What works real well for the Elevate SUV is its reliable motor and the CVT hitting the right numbers at the right times. It is hardly excitable but ambles forward well, the well-engineered steering pushing the vehicle into the intended turns and twists with precision. The balanced suspension also deserves a thumbs up. Within city limits, the Elevate is at its strongest. On open highway stretches, it patiently builds up to triple-digit speeds. It is on climbs though that the struggles are glaring.
The CVT and engine pairing - much like on the City - is far from impressive on uphill climbs. Even on the gentlest of ascents, the Elevate will groan and grumble enough to put you off. The engine noise seeping into the cabin in such scenarios is a marked departure from the otherwise charming drive trait of the vehicle. And while the vehicle will do the climb minus the need for engaging paddle shifters, the lack of eagerness to do so is a chink on the drive armour.
Switch to the MT and you obviously get complete control over the gear shifts. The throws are not as slick as on the Korean models but fairly decent nonetheless. The reach of the third and fourth gear in particular are long and impressive. But there is only so much that the gearbox can do when a lot of pulling power is the need of the hour. Once again, the Elevate impresses with its genial ride quality. But once again, the need to push forward and to do so on climbs exposes the Achilles Heel. You will have to intricately - and repeatedly - work the gearbox to get the Elevate to push itself on ascents.
|Honda Elevate: Key specifications|
|Engine||1.5-litre i-VTEC petrol|
|Max Power||88 bhp|
|Max Torque||145 Nm|
|Mileage||16.92 kmpl (CVT); 15.31 kmpl (MT)|
|Turn radius||5.2 meters|
Overall, the Elevate has a mature drive trait with solid control on NVH levels and a great suspension set up. The steering offers a reassuring feel on high speeds and the CVT keeps ticking the right figure. But on uphill stretches and for those in the habit of hurried drives, the Elevate falls short on expectations. Could Honda have conjured up a turbo engine?
Honda Elevate: Sensing ADAS
A key ace up the sleeves of the Elevate is Honda Sensing technology. Sensing is essentially Honda's version of ADAS but unlike conventional ADAS that makes use of an array of radars and cameras, the Honda Sensing tasks just one front cam - on the windshield - to provide assisted functions.
Elevate is not the first Honda model in the country to get Sensing technology. The same tech has been carried forward from the City to the SUV and in that sense, works just as well. During our test drive, we could only assess a handful of the features like Lane Keep Assist (LKA), Forward Collision Warning, Forward Collision Mitigation (auto braking) and Adaptive Cruise Control (ACC).
In Indian conditions and on any model offering ADAS technology, the convenience and benefits are the most on long highway drives. And on open stretches, the Honda Sensing on Elevate worked perfectly to keep the vehicle in its intended lane and even offering a visual warning every time we intentionally neared our support vehicle. For most parts though, I spent trying the ACC and the Elevate kept a fair pace and distance at all times.
Honda Elevate: Verdict
Elevate assimilates all the strengths of Honda in an SUV form factor. A spacious and comfortable cabin will be its biggest connect with potential buyers while a mature exterior design and pleasing interiors are great tag-team partners to have. The Honda Sensing technology is a great bonus.

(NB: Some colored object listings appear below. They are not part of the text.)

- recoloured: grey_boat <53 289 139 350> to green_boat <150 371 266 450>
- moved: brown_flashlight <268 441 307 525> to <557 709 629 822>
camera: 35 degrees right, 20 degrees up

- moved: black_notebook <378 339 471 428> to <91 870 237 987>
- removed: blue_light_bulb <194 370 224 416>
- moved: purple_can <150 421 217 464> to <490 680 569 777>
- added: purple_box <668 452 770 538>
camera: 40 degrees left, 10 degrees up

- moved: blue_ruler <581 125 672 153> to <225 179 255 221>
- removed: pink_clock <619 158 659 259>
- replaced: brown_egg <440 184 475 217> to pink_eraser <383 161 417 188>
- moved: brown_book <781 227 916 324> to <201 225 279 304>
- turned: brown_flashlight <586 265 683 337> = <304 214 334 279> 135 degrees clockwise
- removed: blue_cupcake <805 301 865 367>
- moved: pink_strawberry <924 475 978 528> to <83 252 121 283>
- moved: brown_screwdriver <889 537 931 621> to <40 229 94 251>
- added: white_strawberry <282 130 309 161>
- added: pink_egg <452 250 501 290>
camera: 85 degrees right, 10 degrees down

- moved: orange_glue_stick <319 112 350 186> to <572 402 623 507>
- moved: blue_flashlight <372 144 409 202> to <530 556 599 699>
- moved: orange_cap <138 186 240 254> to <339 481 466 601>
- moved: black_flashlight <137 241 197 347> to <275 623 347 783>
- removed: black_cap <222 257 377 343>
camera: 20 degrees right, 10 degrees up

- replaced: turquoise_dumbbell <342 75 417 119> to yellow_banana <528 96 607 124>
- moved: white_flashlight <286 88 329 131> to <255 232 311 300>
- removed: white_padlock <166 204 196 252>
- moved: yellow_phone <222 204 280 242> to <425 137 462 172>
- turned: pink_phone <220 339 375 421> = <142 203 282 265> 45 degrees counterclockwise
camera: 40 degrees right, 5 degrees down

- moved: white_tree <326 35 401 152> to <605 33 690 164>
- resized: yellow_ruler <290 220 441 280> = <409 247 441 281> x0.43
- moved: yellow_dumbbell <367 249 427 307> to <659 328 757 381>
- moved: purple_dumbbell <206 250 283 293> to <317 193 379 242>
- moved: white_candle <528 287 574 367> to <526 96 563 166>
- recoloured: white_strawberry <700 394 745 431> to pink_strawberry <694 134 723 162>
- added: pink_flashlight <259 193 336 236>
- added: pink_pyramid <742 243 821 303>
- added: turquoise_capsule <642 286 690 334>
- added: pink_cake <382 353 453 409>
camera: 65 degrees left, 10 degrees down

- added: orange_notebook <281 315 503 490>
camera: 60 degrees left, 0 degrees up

But it is also true that comparisons galore with rivals galore would be drawn. The Elevate is a year or two late to the party and while it is still likely to impress the Honda fanbase in India, it is not a showstopper for sure. Is it the best from Honda in India so far? Absolutely. Is it the best option in the segment? Time and its eventual pricing will tell. The official launch is around the festive season and we would be in a better position to predict its fate then.